** BEGIN TEXT BLOCK **

The aim of this project was to mine, categorise and classify information from a heterogeneous large-scale computer infrastructure and then store the search results in a forensically sound manner. Duplicate information was to identified for destruction and the process designed so that it could be implemented without disrupting staff operations.
The test data was a a 217Gb (810,000 files) sample taken from the Welsh Government (WG) shared drives and email vault. The records concerned largely related to the work of the Department of Education and Skills though 25% of the sample were taken from the wider organisation in order to ensure that the classification system used were useful over a broad range of subjects. The test data was stored in an isolated test environment with virtualised structures. All development work within the project occurred within the test environment.
De-duplication of the test data was achieved. Some 35.88% of the files were identified as duplicates. Removing these files resulted in a saving of 29.49% of physical space. After one pass of the data, it was possible to generate usable metadata for 75.7% of the de-duplicated data set. This became the rich data set. The retention policies of the WG were used to design queries and rules for analysing the rich data set.

** END TEXT BLOCK **

→ **TO BE DONE**
A - Using the data de-duplication text, answer each question on its own line:
(i) How large was the test data sample, in gigabytes and in number of files?
(ii) What percentage of the files were identified as duplicates?
(iii) What was used to design the queries and rules for analysing the rich data set?
B - Extend the data de-duplication text with a paragraph that picks up after its final sentence.
The listing has no connection to the data de-duplication text.

** BEGIN DATASET EXTRACT **

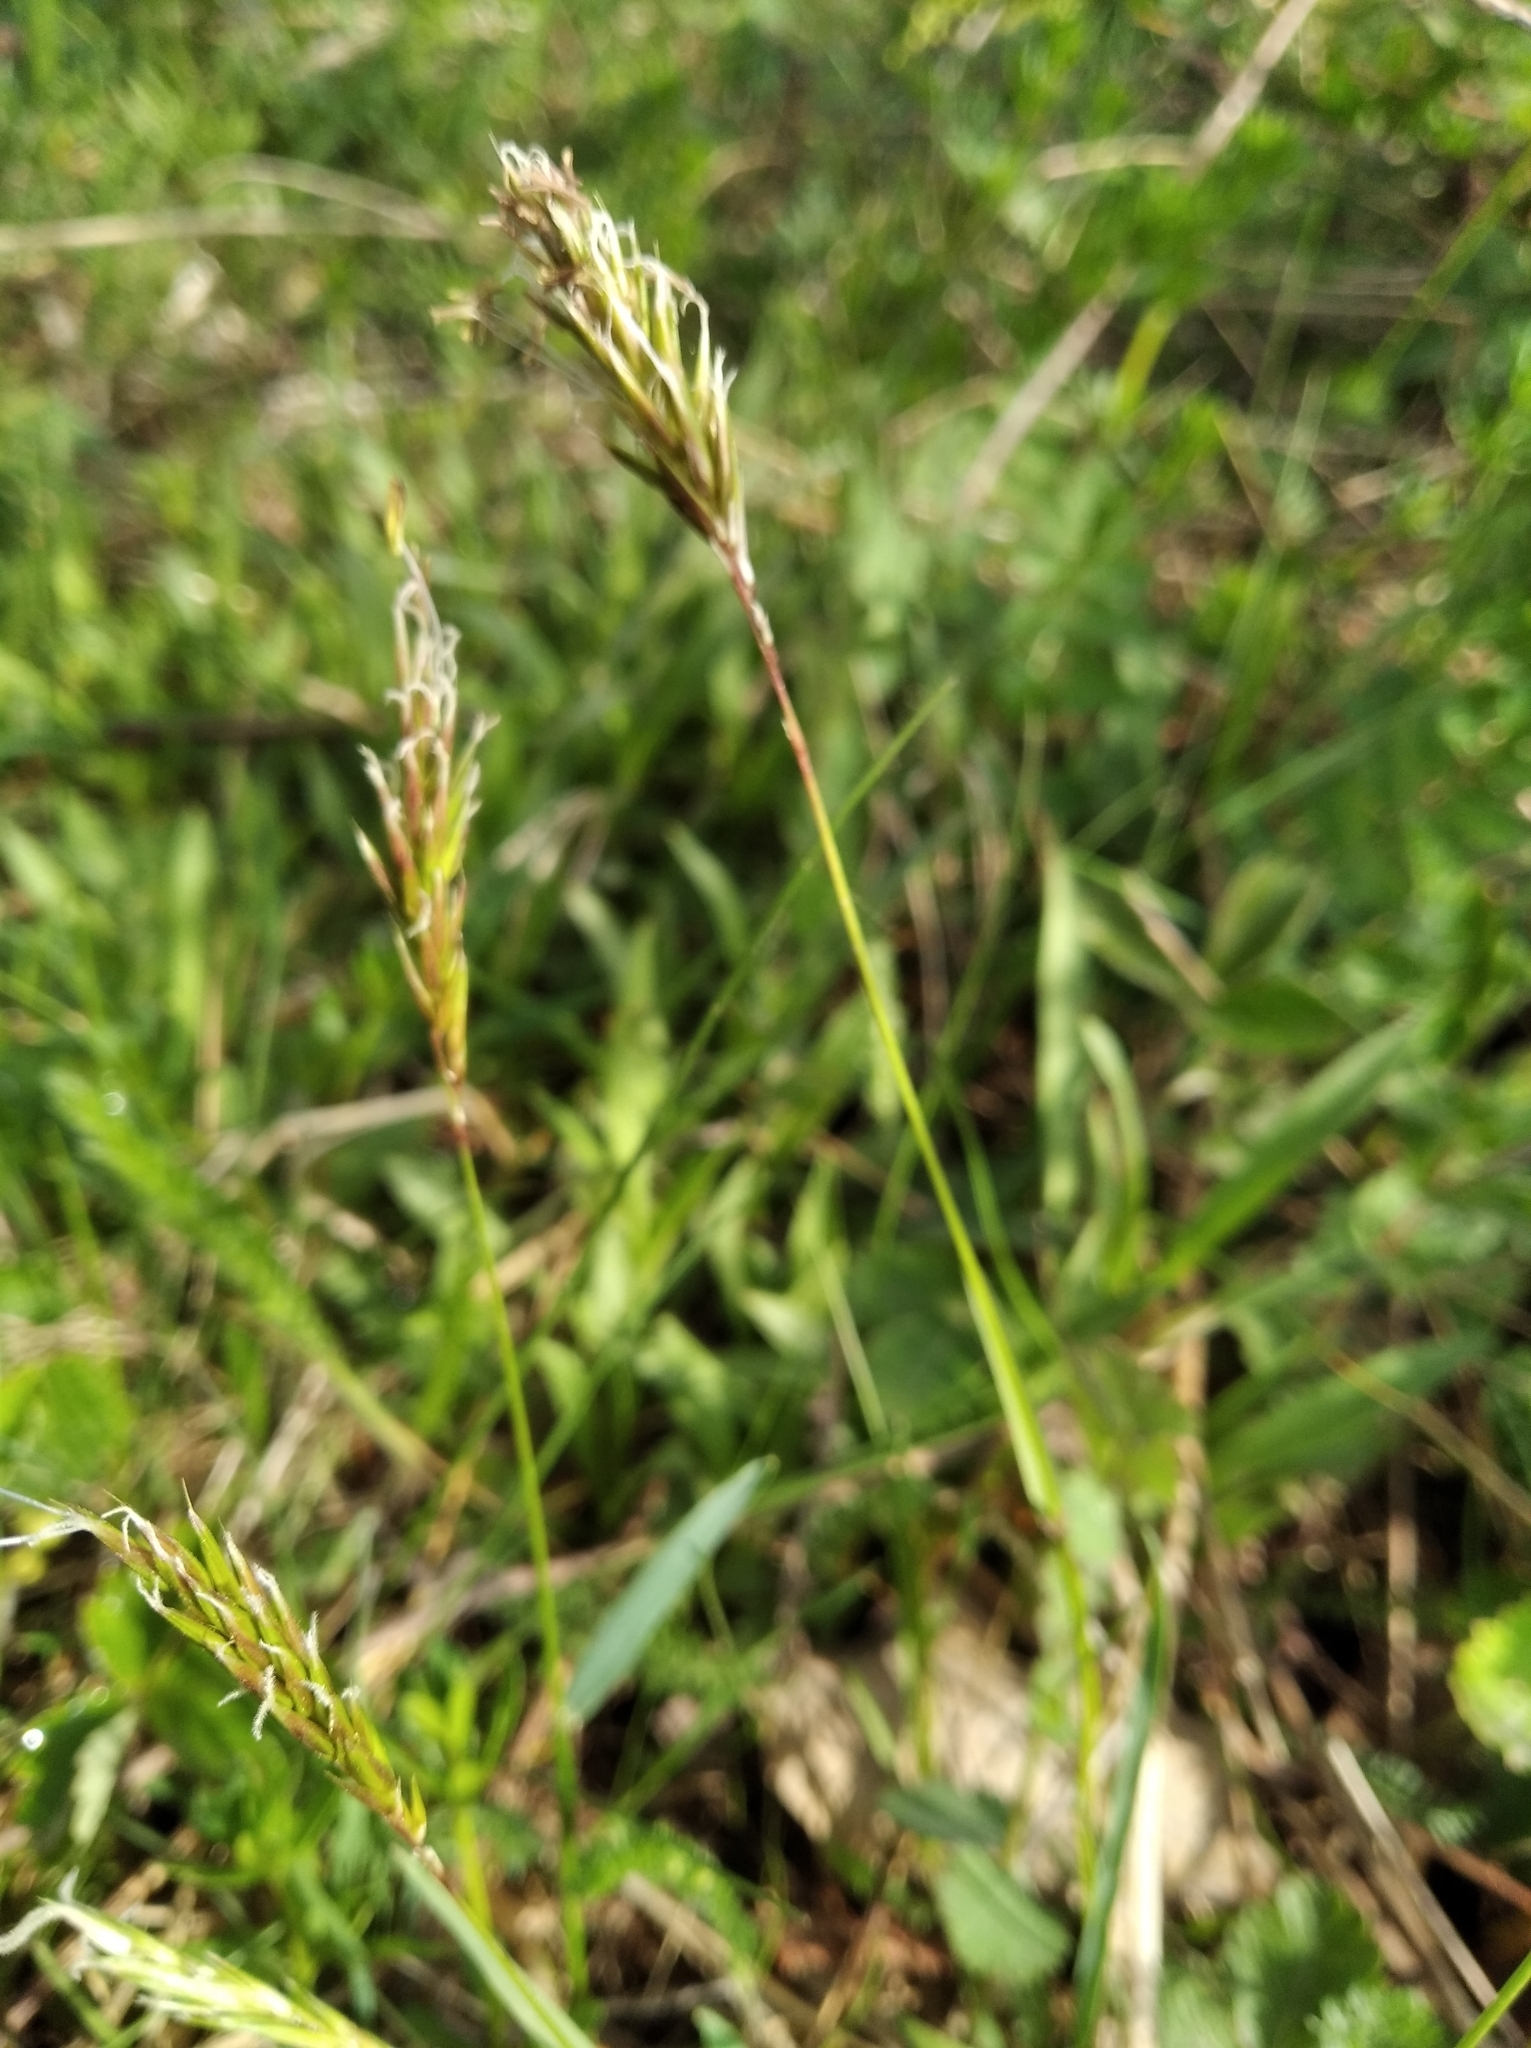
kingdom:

** END DATASET EXTRACT **

→ **RESPONSES**
A -
(i) 217Gb, made up of 810,000 files.
(ii) 35.88%.
(iii) The retention policies of the Welsh Government.

B -
It was possible to extract 65% of the files in the rich data-set for long-term retention together with their metadata in a format that would allow transfer to the WG Electronic Document and Record Management System (ERDMS Know as iShare within the WG). This translates to 55% of the de-duplicated data set. Further analysis of the rich data set would have produced a better extraction rate. This would have been further facilitated by the use of knowledge extraction applications such as Pingar.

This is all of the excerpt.